About the Afterlife:
The agnostic believes the reality of the afterlife is a possibility, because it can’t be proven or disproven.

About Salvation:
In an agnostic’s mind, there is no need for salvation from sin and hell.

What the Bible Teaches

About God:
God identified Himself as “I Am” (Exodus 20:2) – meaning He is the self-existent (had no beginning or end) eternal Creator of the universe.

About the Trinity:
There is one God and yet three Persons (Isaiah 45:5; Deuteronomy 6:4; James 2:19).

About Jesus:
Jesus is fully God and fully man. He is not just an enlightened man.
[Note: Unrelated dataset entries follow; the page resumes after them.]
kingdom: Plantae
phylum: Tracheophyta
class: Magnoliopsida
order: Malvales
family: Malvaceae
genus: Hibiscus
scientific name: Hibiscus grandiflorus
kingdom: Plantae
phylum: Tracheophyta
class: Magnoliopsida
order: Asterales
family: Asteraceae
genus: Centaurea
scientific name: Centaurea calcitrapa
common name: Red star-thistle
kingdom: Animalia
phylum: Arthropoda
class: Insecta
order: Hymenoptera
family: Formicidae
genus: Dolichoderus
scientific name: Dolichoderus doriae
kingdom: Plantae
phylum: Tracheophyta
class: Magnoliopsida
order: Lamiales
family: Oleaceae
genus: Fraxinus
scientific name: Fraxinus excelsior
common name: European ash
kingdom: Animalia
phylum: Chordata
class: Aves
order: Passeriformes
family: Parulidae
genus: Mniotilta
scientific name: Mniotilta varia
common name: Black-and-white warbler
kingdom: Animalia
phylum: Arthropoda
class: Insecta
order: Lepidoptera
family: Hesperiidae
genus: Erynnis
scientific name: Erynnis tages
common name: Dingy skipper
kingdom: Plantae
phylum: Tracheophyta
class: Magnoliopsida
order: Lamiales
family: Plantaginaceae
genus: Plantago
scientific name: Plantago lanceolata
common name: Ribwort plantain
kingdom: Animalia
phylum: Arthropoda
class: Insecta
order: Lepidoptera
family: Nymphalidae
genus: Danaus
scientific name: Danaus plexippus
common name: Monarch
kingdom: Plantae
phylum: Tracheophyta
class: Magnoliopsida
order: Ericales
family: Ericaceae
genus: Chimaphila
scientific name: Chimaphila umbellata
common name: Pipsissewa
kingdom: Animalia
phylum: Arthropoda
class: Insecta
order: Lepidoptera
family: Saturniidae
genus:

He is the God of the universe (John 1:1, 14, 18; 8:58; 10:30. Compare Titus 2:13 and Isaiah 45:21), and He is equal with God the Father and God the Holy Spirit.

About the Bible:
The Bible alone is the word of God. It is without error. It cannot and should not be added to or subtracted from (2 Timothy 3:16-4:4; Revelation 22:18-20). It backs up its claim as the word of God with accuracy, historical correctness, and fulfilled prophecy.

About Salvation:
Every person born on this planet is born into sin, is destined for hell and needs a Savior. Salvation is by faith in Christ on the basis of His death on the cross. Good works or self-denial have nothing to do with being saved (John 3:16-17, 36; 6:29, 47; Romans 4:1-5; Galatians 2:16; Ephesians 2:8-9; Titus 3:5). Those who trust in Christ alone as their only hope of salvation spend eternity in heaven; those who reject Christ spend an eternity in hell. (John 5:24-30; Revelation 20:11-15).

Things to Remember

  • Don’t argue over whether or not God can be ‘proven’, because that usually puts you on the defensive, and the bottom line is you can’t really ‘prove’ God in the scientific method sense.
  • Focus on the observable evidence of God that is built in to creation like how ‘fine tuned’ the universe is to support life, otherwise we wouldn’t even exist. This fine tuning simply could not have happened by accident. For example, the earth is the perfect distance from the sun. If it were just a few miles closer, we’d all burn up. A few miles further out, and we’d all freeze to death!
  • Try to work what is called ‘Pascal’s Wager’ into the conversation – which goes something like this:
    • It makes more sense to believe in God than to not believe. If you believe, and God exists, you will be rewarded in the afterlife. If you do not believe, and He exists, you will be punished for your disbelief. If He does not exist, you have lost nothing either way.
  • If they ask questions like: “How do you know which god is God?” – focus on the claims of Christ as being the only way and proving it by coming back from the dead. Remember to bring this up as a conversation starter, and not as an intimidating threat.
  • Bottom line with an agnostic: Remember that you cannot argue someone to faith in Christ, but you can (and should) live in a Christlike way so those around you sense something different, which opens the door for you to explain the ‘evidence’.